Mark returned to checking the screen while I scrolled through my emails. Stupid Gmail had archived the file and I couldn't find it.
"Did you have a delay coming here? Did you miss your flight?"
"Ah, yes!" Relief flooded. "My connecting flight was late. I missed the leg to New York and had to wait twenty-four hours before the next service." I moved closer to the desk, trying to refrain from seeming desperate. "But that was the airline's fault, not mine. They assured me the rest of my ticket was unaffected."
"That's fine." Mark pursed his lips. "And that's true, normally. I just can't find a ticket number." Chewing the inside of his cheek, he mumbled, "Don't worry. Give me five minutes and I'll build you a new booking then reissue your ticket."

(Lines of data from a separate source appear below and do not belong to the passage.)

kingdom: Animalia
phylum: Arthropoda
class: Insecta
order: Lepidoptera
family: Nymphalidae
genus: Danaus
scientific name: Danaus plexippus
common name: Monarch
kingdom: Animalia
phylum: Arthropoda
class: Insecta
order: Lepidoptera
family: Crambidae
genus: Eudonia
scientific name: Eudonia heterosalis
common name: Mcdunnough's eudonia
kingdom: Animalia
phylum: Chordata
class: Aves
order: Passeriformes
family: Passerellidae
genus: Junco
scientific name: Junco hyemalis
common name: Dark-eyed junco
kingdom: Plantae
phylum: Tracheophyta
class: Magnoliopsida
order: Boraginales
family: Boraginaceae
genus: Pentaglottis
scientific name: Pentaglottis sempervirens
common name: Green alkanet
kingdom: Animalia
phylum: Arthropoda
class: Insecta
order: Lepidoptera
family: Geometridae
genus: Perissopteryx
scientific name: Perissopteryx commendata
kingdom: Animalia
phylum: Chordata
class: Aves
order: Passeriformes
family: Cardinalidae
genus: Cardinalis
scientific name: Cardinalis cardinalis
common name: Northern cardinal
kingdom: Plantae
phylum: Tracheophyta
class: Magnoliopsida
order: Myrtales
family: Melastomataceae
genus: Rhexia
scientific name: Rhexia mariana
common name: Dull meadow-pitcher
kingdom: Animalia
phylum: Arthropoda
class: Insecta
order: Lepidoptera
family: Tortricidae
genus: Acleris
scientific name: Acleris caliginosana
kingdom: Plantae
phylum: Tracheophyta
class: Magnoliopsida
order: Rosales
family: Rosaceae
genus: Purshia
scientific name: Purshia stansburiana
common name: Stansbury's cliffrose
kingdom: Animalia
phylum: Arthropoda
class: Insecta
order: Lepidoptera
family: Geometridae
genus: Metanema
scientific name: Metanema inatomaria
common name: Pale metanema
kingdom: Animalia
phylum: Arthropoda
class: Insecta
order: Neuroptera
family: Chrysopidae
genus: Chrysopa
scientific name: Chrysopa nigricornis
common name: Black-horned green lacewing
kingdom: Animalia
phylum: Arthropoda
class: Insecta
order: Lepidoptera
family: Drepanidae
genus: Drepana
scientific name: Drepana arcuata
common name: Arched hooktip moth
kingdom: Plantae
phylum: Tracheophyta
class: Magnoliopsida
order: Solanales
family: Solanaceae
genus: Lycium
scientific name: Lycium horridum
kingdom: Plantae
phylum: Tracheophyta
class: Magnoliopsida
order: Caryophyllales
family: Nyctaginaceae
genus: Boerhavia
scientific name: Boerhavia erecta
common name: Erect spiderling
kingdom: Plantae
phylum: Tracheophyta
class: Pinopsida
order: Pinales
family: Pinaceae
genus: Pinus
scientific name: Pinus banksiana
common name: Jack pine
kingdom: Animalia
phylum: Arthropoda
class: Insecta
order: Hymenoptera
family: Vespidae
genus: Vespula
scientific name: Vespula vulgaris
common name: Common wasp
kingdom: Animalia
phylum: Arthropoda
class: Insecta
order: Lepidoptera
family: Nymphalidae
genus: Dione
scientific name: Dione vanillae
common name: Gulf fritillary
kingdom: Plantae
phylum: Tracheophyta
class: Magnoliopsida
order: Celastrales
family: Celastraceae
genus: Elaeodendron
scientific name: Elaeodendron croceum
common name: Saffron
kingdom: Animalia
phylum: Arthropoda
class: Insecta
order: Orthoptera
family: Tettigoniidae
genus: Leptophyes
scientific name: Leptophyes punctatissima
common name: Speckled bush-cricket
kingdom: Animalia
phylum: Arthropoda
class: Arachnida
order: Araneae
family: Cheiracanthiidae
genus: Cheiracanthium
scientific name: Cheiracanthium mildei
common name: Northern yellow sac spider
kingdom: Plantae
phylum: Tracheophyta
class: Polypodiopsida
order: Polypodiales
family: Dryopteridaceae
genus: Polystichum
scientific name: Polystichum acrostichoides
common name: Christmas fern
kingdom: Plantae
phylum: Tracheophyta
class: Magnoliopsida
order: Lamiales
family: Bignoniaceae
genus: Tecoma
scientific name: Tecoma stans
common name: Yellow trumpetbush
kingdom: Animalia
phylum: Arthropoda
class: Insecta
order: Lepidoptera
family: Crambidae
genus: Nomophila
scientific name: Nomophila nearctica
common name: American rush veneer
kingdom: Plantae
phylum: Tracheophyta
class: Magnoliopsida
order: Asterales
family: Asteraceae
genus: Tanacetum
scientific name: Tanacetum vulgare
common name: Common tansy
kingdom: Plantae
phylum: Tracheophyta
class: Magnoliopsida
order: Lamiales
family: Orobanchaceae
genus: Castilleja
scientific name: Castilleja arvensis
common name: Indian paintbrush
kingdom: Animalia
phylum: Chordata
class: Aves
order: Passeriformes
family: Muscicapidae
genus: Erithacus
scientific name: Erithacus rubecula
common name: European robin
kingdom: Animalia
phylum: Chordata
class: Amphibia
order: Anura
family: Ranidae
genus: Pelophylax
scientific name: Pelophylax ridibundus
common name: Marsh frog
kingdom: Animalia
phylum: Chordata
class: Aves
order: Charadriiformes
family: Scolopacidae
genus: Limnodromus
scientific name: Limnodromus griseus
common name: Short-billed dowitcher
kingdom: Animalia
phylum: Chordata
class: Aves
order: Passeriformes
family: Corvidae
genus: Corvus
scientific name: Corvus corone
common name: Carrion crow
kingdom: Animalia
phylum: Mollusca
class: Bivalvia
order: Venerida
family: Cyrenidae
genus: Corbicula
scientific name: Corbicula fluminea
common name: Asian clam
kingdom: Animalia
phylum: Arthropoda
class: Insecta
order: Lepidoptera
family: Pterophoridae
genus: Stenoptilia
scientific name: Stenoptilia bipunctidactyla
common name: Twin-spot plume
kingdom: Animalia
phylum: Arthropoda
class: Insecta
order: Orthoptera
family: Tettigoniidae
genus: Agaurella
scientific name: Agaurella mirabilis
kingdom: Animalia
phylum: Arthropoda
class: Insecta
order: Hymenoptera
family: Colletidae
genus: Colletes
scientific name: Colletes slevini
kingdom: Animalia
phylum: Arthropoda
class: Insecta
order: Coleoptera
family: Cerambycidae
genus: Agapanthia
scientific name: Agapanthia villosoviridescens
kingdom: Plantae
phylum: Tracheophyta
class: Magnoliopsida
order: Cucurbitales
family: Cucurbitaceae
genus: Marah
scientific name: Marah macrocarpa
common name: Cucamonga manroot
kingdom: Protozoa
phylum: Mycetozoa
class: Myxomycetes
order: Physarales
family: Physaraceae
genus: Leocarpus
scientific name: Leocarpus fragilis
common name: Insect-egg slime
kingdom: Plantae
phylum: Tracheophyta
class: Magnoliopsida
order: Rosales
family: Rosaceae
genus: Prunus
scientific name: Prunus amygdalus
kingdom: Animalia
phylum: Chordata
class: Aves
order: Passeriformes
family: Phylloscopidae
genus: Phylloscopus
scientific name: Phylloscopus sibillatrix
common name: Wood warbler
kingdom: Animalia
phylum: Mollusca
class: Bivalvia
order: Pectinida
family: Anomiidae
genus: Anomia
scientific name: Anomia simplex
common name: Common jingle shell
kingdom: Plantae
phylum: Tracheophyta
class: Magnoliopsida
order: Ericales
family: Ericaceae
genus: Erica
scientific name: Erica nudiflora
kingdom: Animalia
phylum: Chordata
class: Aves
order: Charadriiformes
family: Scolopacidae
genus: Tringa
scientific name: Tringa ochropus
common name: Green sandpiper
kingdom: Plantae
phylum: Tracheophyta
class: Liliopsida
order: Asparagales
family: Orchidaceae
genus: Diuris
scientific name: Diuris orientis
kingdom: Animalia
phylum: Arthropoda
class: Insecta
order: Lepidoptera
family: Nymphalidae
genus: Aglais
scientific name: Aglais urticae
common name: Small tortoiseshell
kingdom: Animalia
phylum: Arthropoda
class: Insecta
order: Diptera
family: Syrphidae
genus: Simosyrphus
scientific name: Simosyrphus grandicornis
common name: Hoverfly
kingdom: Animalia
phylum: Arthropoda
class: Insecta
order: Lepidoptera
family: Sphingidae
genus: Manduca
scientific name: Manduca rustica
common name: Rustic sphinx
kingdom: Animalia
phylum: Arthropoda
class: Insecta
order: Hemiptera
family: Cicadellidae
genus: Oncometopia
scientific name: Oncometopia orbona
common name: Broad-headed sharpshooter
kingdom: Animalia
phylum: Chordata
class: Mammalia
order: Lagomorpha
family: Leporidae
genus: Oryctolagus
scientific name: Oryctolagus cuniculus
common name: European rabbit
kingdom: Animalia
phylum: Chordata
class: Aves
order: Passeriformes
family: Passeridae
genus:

I sighed, wanting to puddle to the floor and magically teleport myself home. I didn't have the strength to go through the highs and lows of travel. I was done. Empty.
My shoulders rolled. "Okay."
There was nothing I could do.
I stood there and waited as Mark fixed Message Number One.
I should've paid attention.
I should've walked right out the doors and hailed the nearest cab back to downtown Hollywood.
But I didn't.
"I'm sorry, ma'am."
A male's hand shot out, preventing me from moving forward.
I blanched, slamming to a halt. "Excuse me?"
Now, what have I done?
His eyes narrowed in reproof. "The body scanner picked up metal objects on your person. You'll be required to undergo a pat-down in a private room with a female officer. Do you consent?"
All around me, other passengers shoved and bumped, grabbing items from the X-ray belt and rushing to their chosen destinations.
I envied them.
"But...I don't have anything to declare."
The dark-haired officer cocked his head at the screen showing a few large splodges on a stick figure that I assumed was me. "The scanner has highlighted a few areas of concern."
A furl of unease nudged its way into being.
First, the missing booking and now, security.